It is no secret that artificial intelligence, deep fake technology and other tools are quickly shaping the public’s relationship with music, movies, television, fine art and much more. At one moment, a video of Joe Biden rapping Ice Spice lyrics may pop up on the timeline. Moments later, a music video of Kendrick Lamar shifting into notable figures throughout history may pop up on YouTube. As this all shakes out in real time, there will be issues that arise.
Recently, a clip of a man using a “Kendrick Lamar voice filter” to create audio tracks made its way around YouTube, Twitter and other social media platforms. Ultimately, the clip found it way to the legendary engineer Young Guru. While Young Guru didn’t take shots at the man in the viral clip, he did put together a lengthy Instagram post articulating his fears regarding the future of artificial intelligence in music and beyond.
“This has dominated my Howard group chat for a couple [of] days. Ok, I’m at the point where I can voice my concerns with our current state of AI,” he wrote.

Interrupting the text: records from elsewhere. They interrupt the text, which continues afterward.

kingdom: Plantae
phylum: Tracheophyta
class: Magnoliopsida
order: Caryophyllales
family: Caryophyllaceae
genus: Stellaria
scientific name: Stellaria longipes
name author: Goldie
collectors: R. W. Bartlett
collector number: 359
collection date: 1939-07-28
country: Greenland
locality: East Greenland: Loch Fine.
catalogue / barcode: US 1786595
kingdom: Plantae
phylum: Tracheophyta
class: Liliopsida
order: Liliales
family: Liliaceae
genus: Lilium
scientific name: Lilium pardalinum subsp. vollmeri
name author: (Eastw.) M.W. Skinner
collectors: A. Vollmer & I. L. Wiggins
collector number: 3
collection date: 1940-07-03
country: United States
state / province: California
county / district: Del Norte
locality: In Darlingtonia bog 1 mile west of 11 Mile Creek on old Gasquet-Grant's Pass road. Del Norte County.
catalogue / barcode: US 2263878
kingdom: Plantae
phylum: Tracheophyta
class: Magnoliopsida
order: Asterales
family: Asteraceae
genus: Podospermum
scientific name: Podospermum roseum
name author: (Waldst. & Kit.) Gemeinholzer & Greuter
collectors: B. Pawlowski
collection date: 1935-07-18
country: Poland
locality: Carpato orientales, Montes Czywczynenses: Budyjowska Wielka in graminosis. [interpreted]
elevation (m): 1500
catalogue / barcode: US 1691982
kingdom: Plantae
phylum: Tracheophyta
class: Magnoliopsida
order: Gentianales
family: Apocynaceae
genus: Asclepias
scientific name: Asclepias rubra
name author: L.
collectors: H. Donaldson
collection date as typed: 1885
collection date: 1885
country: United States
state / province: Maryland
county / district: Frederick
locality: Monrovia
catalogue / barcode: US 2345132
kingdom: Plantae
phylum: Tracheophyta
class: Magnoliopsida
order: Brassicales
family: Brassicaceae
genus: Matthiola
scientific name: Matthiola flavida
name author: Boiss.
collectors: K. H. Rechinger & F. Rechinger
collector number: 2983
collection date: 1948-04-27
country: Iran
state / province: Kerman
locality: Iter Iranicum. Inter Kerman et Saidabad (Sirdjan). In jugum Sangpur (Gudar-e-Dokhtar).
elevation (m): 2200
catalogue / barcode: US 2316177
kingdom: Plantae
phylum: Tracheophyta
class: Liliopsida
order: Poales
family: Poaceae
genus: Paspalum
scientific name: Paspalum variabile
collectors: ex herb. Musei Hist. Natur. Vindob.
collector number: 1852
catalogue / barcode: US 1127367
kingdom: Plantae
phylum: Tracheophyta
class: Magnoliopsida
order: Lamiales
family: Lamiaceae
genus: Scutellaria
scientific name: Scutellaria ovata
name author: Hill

“I didn’t think we would get here this fast with the voice. Of course, my mind goes to the ethical and legal aspects of what can be done with programs like Tacotron 2. You add that to the power of ChatGPT and you realize we are in a very groundbreaking but dangerous moment. It’s not the tech, it’s the evil that men do with the tech.”
Young Guru did not simply stop there. As he continued, he pointed out several different ways in which artificial intelligence can be used to harm others or exploit the unique gifts of creatives.
“There are legal aspects because, at this present moment, you can’t copyright a voice,” he explained.
“You can copyright a song, or a speech but not the voice itself! You can literally create a song or an album in the voice of your favorite musician. And this is just music. The ability to create a Manchurian Candidate scares me.”
Young Guru’s concerns do not end with the use of artificial intelligence in music. He has also theorized how this technology could be used amongst adolescence for less-than-ideal purposes.
“There are still states that don’t even have a law against revenge porn. I’m sorry to go there but imagine the repercussion on our kids when 5 years from now some high school kid gets mad at his ex-girlfriend and creates a whole ‘deep fake’ that sounds and looks real,” he continues.
“I don’t even want to continue giving examples for fear that someone will go out and do it. The law has to change to protect everyone, not just public figures.”